Na nog een tijdje over het groene gras te hebben gelopen, staan ze voor een huis met een knalgele voordeur. Sven haalt een sleutel tevoorschijn, en steekt die in het slot. Hij gaat haar voor door de hal, en neemt haar mee de woonkamer in. Hij wijst op het beige bankstel. ‘Ga maar zitten, wil je wat te drinken?’ ze knikt dankbaar met haar hoofd, en kijkt wat om zich heen terwijl Sven in wat waarschijnlijk de keuken is verdwijnt. Haar blik valt op een fotoalbum dat open op de salontafel ligt. Het lijkt haar onbeleefd om er in te gaan kijken, maar de pagina die open ligt kan ze natuurlijk wel per ongeluk zien. Nieuwsgierig gaat ze op het puntje van de bank zitten, en staart naar een foto van Sven en een kleiner jongetje dat flink op hem lijkt. ‘Heb je een broertje?’ roept ze daarom vragend richting de keuken. Het antwoord van Sven gaat verloren, wanneer de deur open vliegt, en er een neusaap in haar gezicht wordt geduwd. ‘Hij kom je ete!’ roept een vijfjarig jochie vrolijk uit, duidelijk niet geschrokken doordat er een wildvreemd meisje in zijn woonkamer zit. Ze proest het uit, niet alleen van het lachen, maar ook van de kriebelende stof van de knuffel. Sven komt net op dat moment de keuken uit. ‘Koen!’ Hoofdschuddend loopt hij op het jongetje af, en tilt hem op. Koen krijst het uit van plezier, en slaat met de neusaap op Sven’ hoofd. ‘Auw!’ kermt Sven meteen gemaakt, waardoor Koen geschrokken ophoudt en zijn vrij mollige armpjes om Sven’ nek slaat. ‘Sven nie au!’ tettert hij dan vrolijk in zijn oor. Hoofdschuddend zet Sven hem neer, en aait hem door zijn haar. ‘Het is goed met jou,’ grijnst hij als Koen meteen van hem wegloopt en een nieuwe knuffel tevoorschijn haalt. ‘Draak gaat Sven roosten!’ roept hij meteen weer vrolijk, terwijl hij de draak tegen Sven’ been laat bonken. ‘Sure,’ grinnikt Sven, waarna hij haar een veelzeggende blik toewerpt. Ze lacht en staat op. ‘Vergeet je drinken niet.’ herinnert hij haar als ze hem als een mak lammetje wil volgen.
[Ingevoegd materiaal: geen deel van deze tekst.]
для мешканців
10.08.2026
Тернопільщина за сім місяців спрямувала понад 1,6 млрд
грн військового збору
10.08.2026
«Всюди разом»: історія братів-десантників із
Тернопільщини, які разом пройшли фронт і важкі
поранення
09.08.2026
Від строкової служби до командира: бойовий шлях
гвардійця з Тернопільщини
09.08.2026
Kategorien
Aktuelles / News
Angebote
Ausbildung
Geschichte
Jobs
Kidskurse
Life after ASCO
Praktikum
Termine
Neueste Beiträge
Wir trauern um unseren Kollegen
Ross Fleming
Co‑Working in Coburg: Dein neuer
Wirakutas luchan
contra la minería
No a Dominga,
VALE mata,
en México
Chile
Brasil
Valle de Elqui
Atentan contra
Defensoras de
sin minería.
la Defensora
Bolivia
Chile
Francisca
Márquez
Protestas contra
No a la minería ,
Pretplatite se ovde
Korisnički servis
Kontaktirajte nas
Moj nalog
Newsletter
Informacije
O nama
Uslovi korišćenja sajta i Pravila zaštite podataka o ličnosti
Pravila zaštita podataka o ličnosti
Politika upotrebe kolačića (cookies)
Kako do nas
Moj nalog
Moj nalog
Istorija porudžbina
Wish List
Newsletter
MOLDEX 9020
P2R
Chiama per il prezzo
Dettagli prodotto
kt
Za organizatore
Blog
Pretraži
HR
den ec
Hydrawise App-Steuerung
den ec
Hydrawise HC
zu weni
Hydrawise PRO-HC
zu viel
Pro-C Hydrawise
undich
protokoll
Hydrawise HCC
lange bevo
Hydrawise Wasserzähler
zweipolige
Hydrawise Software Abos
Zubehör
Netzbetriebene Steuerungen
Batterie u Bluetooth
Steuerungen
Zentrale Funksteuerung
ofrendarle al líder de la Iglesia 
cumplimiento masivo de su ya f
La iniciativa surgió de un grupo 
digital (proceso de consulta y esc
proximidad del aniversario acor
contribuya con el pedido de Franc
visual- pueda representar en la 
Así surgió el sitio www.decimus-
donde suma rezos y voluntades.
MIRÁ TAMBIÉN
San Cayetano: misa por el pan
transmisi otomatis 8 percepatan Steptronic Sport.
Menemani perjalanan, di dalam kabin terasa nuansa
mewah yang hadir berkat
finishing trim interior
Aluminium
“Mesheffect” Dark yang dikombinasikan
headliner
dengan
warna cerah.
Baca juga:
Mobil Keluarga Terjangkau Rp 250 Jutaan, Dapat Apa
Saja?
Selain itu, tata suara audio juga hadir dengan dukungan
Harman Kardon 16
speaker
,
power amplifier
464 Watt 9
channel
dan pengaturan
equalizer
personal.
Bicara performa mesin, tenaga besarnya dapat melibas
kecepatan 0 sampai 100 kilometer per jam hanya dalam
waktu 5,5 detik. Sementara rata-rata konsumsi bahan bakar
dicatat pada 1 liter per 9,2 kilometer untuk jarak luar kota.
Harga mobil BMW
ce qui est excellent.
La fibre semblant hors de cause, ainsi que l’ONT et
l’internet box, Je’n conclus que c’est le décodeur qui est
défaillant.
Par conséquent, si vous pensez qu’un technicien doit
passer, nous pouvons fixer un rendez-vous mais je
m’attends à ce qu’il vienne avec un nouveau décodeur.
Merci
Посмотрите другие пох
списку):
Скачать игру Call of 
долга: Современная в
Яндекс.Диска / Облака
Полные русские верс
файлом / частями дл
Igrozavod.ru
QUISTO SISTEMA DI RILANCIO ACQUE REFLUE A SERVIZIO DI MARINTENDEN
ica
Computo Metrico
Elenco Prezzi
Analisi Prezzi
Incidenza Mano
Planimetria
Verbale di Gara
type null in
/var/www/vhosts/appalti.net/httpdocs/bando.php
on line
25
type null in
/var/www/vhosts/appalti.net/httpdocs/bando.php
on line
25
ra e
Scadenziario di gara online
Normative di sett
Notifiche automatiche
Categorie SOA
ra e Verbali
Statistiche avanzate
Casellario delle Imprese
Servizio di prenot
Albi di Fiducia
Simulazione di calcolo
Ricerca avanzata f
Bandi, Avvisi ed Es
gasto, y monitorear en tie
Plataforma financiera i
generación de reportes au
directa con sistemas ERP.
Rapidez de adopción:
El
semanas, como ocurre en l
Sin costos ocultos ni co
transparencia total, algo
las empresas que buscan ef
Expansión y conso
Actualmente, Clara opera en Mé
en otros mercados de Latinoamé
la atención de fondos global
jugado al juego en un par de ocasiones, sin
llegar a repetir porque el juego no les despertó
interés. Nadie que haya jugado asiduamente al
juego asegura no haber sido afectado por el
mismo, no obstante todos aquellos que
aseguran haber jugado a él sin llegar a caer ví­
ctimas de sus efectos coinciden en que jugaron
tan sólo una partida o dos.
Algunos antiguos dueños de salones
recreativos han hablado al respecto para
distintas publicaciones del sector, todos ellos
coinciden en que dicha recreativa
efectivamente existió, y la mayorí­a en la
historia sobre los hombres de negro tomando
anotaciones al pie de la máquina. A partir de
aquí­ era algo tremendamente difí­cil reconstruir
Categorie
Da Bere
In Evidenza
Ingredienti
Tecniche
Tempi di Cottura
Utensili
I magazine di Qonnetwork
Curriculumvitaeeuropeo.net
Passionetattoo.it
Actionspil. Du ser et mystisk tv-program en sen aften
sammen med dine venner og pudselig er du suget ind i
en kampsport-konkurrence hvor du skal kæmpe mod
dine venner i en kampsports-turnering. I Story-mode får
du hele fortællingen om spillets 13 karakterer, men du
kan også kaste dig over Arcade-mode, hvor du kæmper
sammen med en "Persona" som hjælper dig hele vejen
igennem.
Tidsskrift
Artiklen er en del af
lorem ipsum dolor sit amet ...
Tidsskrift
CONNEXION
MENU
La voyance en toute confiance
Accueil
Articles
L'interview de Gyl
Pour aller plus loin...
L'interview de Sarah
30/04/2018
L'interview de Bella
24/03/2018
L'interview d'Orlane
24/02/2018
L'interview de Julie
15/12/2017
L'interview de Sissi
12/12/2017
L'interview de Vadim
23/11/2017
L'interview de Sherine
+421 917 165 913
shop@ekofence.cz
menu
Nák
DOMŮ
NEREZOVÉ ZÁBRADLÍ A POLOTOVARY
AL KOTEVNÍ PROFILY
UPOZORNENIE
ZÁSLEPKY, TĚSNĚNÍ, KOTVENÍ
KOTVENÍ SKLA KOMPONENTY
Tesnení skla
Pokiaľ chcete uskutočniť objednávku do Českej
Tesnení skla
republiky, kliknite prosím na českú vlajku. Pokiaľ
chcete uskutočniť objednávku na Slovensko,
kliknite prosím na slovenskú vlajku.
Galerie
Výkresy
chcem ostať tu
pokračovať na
Ze knikt langzaam en loopt terug om de beker van de salontafel te pakken. ‘Sven! Sven terug!’ klinkt de stem van Koen zodra Sven de deur voor haar opent. Ze draaien zich allebei lachend om, en zien Koen onhandig op de bureaustoel klimmen. ‘Sven Sims aan voor Koen.’ Zegt hij beslist terwijl hij naar het computerscherm wijst. Sven loopt terug en start de computer voor hem. Het duurt niet lang, of Koen zit geïnteresseerd naar het scherm te staren, waar De Sims opstart
.
Sven kijkt even tevreden toe hoe Koen als gehypnotiseerd naar het scherm staart, en pakt dan haar hand voorzichtig vast om haar mee te nemen naar boven. Ze voelt haar maag zich omdraaien, en ziet tegelijkertijd ook hoe zijn hoofd opnieuw rood wordt. Als ze in de gang staan, laat hij haar hand los, en wenkt haar mee de trap op. Ze volgt hem eerbiedig, tot ze samen voor een deur stil blijven staan. ‘Wacht even,’ mompelt hij bedenkelijk, voor hij de kamer in glipt en de deur voor haar neus dichtdoet. Ze houdt haar lach in terwijl ze hem door de kamer hoort rennen, waarschijnlijk gênante dingen zoals een vieze onderbroek onder het bed schuiven, en het gordijn open slaan. Ze hoort een radio aangaan, en wacht gespannen af. Met een bigsmile opent hij de deur weer, en laat haar met een gracieus gebaar langs hem lopen. ‘Mooie kamer,’ grijnst ze als ze even heeft rondgekeken. Hij mompelt een bedankje en gaat dan op zijn bed zitten, bedenkt zich, en gaat weer staan. Ze gniffelt even bij de gedachte dat hij haar verkeerde ideeën kan geven. Ze wordt afgeleid door haar weerspiegeling die haar vrolijk aanstaart vanaf een afzichtelijke met macaroni omlijste spiegel aan de muur. ‘Van Koen,’ mompelt hij zonder er verder bij na te denken. Ze knikt. ‘Had ik kunnen weten..’ grinnikt ze dan.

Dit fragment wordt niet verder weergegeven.